Skaf, J.S., Carroll, T.W.
Plant disease 1995 v.79 no.10 pp. 1003-1007
Hordeum vulgare, Triticum, purification, detection, antibodies, diagnostic techniques, immunologic techniques, enzyme-linked immunosorbent assay
A purification procedure was developed for barley yellow streak mosaic virus (BaYSMV), the causal agent of a disease in barley and wheat. The procedure utilizes differential and density gradient centrifugation in Percoll gradients and yields highly concentrated virus preparations.
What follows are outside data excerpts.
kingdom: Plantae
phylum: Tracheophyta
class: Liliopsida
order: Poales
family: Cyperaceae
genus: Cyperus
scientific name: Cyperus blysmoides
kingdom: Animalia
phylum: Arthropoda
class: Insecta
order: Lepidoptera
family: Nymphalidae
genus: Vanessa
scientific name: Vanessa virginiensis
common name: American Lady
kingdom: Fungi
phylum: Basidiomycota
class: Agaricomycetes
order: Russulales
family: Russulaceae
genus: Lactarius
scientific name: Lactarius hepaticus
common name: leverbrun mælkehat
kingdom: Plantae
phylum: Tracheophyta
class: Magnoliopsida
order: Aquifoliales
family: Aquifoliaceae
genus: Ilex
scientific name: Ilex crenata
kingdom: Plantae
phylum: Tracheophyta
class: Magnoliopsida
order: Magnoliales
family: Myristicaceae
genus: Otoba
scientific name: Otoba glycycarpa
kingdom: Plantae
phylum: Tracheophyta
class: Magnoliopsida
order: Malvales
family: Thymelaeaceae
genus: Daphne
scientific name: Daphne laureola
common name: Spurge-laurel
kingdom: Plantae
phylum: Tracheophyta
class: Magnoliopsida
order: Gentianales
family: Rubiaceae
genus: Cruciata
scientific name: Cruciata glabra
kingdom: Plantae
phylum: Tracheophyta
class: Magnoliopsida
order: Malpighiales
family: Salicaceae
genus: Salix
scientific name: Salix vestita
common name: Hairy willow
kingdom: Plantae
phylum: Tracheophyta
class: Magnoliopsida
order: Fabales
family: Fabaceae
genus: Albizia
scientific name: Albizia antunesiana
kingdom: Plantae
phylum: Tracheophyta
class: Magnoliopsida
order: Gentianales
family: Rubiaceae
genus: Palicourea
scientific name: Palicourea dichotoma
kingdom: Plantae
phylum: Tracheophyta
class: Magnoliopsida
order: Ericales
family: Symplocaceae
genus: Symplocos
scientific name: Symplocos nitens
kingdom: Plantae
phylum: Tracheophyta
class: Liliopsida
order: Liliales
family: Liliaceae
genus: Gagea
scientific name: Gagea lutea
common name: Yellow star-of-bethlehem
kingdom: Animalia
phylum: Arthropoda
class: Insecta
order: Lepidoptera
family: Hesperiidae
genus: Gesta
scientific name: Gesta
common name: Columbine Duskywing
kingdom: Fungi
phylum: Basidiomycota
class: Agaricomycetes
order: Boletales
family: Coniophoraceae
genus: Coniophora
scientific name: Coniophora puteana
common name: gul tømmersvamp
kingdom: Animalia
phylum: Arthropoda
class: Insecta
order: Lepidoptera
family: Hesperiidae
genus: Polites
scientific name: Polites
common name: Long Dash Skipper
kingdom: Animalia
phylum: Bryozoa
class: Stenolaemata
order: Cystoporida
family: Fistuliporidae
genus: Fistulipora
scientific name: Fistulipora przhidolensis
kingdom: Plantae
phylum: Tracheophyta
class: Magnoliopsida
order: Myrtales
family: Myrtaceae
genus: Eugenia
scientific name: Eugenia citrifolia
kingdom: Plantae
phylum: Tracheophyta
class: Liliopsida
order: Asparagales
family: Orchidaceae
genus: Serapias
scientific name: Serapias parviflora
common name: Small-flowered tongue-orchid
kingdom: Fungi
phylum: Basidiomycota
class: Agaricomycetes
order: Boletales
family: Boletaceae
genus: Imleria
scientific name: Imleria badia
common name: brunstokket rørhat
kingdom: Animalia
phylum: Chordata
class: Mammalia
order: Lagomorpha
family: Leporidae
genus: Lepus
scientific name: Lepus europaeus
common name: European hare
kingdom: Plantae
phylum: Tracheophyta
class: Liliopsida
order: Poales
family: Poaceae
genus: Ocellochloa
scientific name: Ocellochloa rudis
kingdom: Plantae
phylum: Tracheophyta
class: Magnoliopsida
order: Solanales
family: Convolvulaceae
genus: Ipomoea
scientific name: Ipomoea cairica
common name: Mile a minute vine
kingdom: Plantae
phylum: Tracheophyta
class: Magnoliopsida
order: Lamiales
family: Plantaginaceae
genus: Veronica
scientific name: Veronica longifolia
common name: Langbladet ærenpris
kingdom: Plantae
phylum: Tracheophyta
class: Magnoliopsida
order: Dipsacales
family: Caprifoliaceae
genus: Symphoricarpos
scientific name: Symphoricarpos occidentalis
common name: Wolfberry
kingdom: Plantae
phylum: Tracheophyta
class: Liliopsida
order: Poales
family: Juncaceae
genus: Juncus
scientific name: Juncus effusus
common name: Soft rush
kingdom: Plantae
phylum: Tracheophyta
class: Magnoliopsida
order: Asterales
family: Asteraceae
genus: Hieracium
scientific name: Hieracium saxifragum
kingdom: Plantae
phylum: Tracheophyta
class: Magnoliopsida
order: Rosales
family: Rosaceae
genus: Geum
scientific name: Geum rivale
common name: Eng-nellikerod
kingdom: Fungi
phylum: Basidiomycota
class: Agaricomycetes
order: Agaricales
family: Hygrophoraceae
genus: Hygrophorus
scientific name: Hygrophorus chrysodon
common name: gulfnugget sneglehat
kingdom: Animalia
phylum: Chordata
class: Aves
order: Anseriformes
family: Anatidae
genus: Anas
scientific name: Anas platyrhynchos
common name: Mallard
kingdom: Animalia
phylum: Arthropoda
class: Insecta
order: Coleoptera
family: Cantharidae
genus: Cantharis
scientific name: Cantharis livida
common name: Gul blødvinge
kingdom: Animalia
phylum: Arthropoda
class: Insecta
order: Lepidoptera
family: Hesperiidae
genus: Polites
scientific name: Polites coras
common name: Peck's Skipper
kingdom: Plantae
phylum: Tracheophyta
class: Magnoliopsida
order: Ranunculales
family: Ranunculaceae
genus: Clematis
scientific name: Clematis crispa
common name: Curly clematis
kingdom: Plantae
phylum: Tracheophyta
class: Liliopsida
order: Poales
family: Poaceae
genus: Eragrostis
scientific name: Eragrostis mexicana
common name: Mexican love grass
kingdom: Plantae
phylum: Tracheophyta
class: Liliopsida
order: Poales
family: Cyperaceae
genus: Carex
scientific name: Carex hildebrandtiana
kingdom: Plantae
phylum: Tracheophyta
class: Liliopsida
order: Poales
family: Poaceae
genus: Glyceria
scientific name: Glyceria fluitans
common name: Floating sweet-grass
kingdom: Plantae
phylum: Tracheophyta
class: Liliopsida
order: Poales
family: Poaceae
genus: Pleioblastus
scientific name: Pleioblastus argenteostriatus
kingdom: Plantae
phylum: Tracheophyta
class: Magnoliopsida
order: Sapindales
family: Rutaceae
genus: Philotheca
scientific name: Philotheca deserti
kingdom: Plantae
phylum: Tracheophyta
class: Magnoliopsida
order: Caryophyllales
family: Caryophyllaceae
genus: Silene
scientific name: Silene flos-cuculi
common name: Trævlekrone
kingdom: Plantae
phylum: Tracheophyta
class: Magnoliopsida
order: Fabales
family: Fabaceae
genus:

These preparations were infectious in Nicotiana benthamiana. Electron microscopy of non-glutaraldehyde-fixed virus particles negatively stained or detergent-treated revealed the presence of a finely granular viral nucleocapsid and an envelope presumed to be lipoidal in nature. Internal cross striations characteristic of rhabdovirus particles were not observed. Concentrated virus preparations were used to produce rabbit polyclonal antibodies that were useful in enzyme-linked immunosorbent assay (ELISA) and immunosorbent electron microscopy (ISEM) for the detection of the virus in barley, wheat, N. benthamiana, as well as in its vector, the brown wheat mite Petrobia latens. The virus was detected by ELISA and ISEM in the Pocatello Valley, Idaho, in 1992 and 1993, verifying our 1991 detection of the virus in the same valley. Leaf extracts from BaYSMV-infected barley or N. benthamiana plants injected via hypodermic needle and syringe were infectious, causing characteristic disease symptoms in barley. By contrast, viral nucleic acid preparations used to rub-inoculate N. benthamiana plants were non-infectious.